(ASSIGNMENT): In the listing below, find each line that holds "none" and list it.

(DATA FOR THIS EXERCISE):
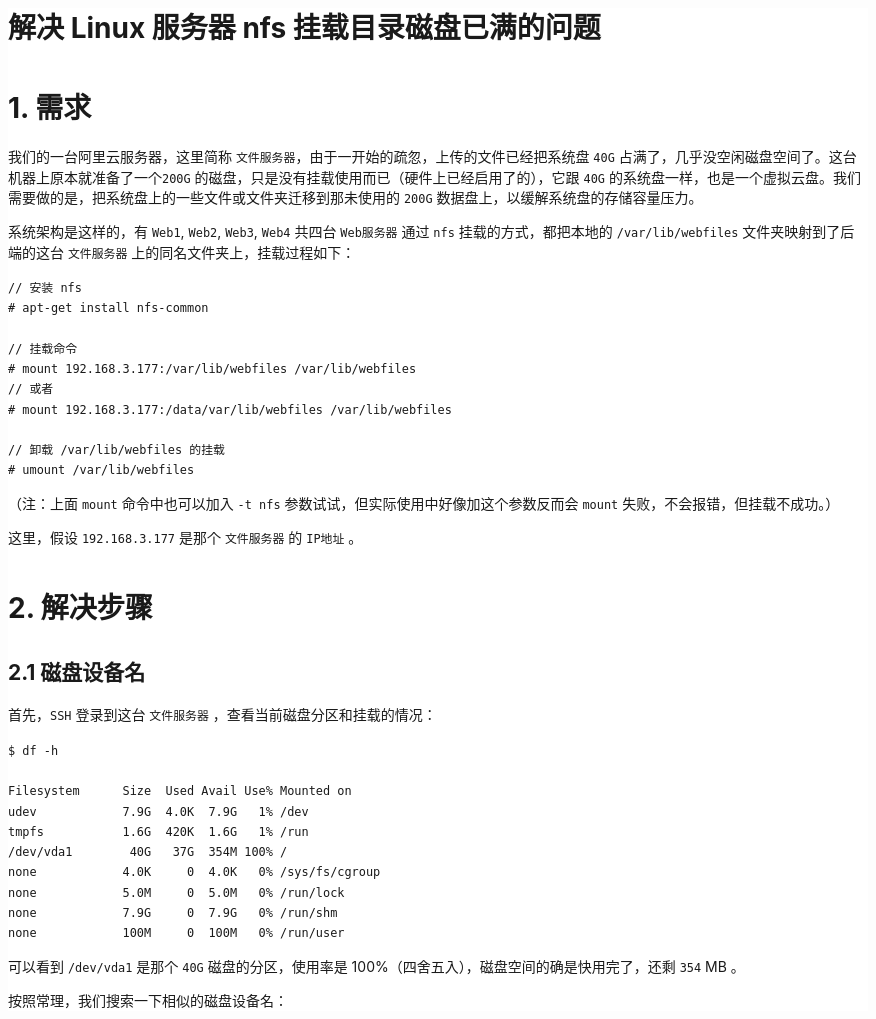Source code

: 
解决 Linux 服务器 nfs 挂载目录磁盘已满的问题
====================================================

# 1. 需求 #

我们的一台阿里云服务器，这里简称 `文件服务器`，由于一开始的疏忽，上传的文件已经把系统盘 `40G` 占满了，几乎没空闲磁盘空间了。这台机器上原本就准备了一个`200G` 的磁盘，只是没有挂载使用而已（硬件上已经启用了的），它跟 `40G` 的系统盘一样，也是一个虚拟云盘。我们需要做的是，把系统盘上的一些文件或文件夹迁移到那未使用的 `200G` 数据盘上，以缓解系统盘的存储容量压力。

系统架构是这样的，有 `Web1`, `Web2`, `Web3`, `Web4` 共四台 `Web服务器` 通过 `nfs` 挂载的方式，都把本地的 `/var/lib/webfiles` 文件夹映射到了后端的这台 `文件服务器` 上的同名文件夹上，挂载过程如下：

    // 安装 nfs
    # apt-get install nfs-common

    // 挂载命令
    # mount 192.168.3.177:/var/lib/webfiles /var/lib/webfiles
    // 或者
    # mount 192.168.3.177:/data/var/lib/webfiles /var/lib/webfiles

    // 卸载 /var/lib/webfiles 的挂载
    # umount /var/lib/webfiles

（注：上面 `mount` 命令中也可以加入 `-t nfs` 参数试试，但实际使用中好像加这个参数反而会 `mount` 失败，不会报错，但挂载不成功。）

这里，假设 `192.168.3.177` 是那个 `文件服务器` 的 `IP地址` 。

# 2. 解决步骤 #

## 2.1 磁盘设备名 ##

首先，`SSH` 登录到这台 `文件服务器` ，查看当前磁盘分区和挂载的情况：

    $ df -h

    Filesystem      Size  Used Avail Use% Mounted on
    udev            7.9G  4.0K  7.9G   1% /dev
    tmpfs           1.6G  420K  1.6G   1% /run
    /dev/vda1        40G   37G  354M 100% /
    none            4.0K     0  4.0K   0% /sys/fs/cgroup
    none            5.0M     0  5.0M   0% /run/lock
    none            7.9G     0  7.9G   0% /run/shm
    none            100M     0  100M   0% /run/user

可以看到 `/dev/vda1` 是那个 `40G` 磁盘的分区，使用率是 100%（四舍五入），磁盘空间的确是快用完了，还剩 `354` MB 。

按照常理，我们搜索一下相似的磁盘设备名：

(TASK RESPONSE):
    none            4.0K     0  4.0K   0% /sys/fs/cgroup
    none            5.0M     0  5.0M   0% /run/lock
    none            7.9G     0  7.9G   0% /run/shm
    none            100M     0  100M   0% /run/user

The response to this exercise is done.